Except as provided in this section, no court may take any action, except at the request of the Board of Directors by regulation or order, to restrain or affect the exercise of powers or functions of the Corporation as a conservator or a receiver.

12 U.S.C. § 1821(j). In Placida Prof'l Ctr., LLC v. F.D.I.C., 512 F. App'x 938, 946 (11th Cir. 2013), the Eleventh Circuit held that section 1821(j) does not strip a court of jurisdiction in cases brought pursuant to section 1821(d)(6). Specifically:

Section 1821(j)'s anti-injunction provision does not strip courts of the jurisdiction provided by § 1821(d)(6). Indeed, the plain language of § 1821(j) provides, "Except as provided in this section, no court may take any action, except at the request of the Board of Directors by regulation or order, to restrain or affect the exercise of powers or functions of the Corporation as a conservator or a receiver." 12 U.S.C. § 1821(j) (emphasis added). "[T]his section," namely § 1821(d)(6), provides for de novo judicial review of administratively exhausted claims, and § 1821(j) does not, on its face, disturb that review. See United States v. Zuniga-Arteaga, 681 F.3d 1220, 1223 (11th Cir. 2012) (when interpreting a statute, "[T]he starting point is the language of the statute itself. . . . [W]e analyze the language of the provision at issue, the specific context in which the language is used, and the broader context of the statute as a whole.") (quotation, citations, and alterations omitted).

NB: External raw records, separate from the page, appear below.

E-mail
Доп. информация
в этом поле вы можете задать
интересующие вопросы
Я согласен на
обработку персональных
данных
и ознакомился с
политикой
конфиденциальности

Id. Accordingly, this argument is denied.

IV. Failure to Join the Real Party in Interest

The FDIC's final argument is that Kondapalli failed to join the real party in interest, Iberiabank, the owner of the construction loan and personal guaranty that Kondapalli seeks to declare unenforceable and void. The FDIC does not cite to any legal authority stating that a complaint filed under section 1821(d)(6) that seeks judicial review of the FDIC's determination of Kondapalli's claim should be dismissed for failure to join a successor bank. Thus, at this stage, this argument in favor of dismissal of the complaint is denied. However, the Court's denial of this argument is without prejudice to revisit this issue if it becomes relevant to an award of any relief in Kondapalli's favor.4

It is therefore ORDERED AND ADJUDGED that:

1. Defendant Federal Deposit Insurance Corporation As Receiver of Orion Bank's Motion to Dismiss (Dkt. 14) is denied. 2. Defendant shall file an answer to the complaint within fourteen (14) days of this Order.

DONE and ORDERED.

FootNotes


1. The state court action has been stayed pending the completion of the FDIC claims process.
2. Notably, "[i]n a fraud action, the last element occurs, and thus the cause of action accrues, when the plaintiff knew, or through the exercise of due diligence should have known, of the facts constituting the fraud." Smith v. Bruster, 151 So.3d 511, 514 (Fla. 1st DCA 2014).
3. The FDIC argues briefly that Kondapalli should have discovered the fraud if he had exercised due diligence. This argument may have merit after sufficient discovery on the issue. But the Court cannot determine this issue on the limited record before it that consists solely of Kondapalli's complaint and the attachments to same.
4. Notably, the parties do not indicate the details of the agreement between the FDIC and Iberiabank. As such, it is unclear whether Iberiabank is a successor-in-interest to the FDIC's rights on the construction agreement and related documents.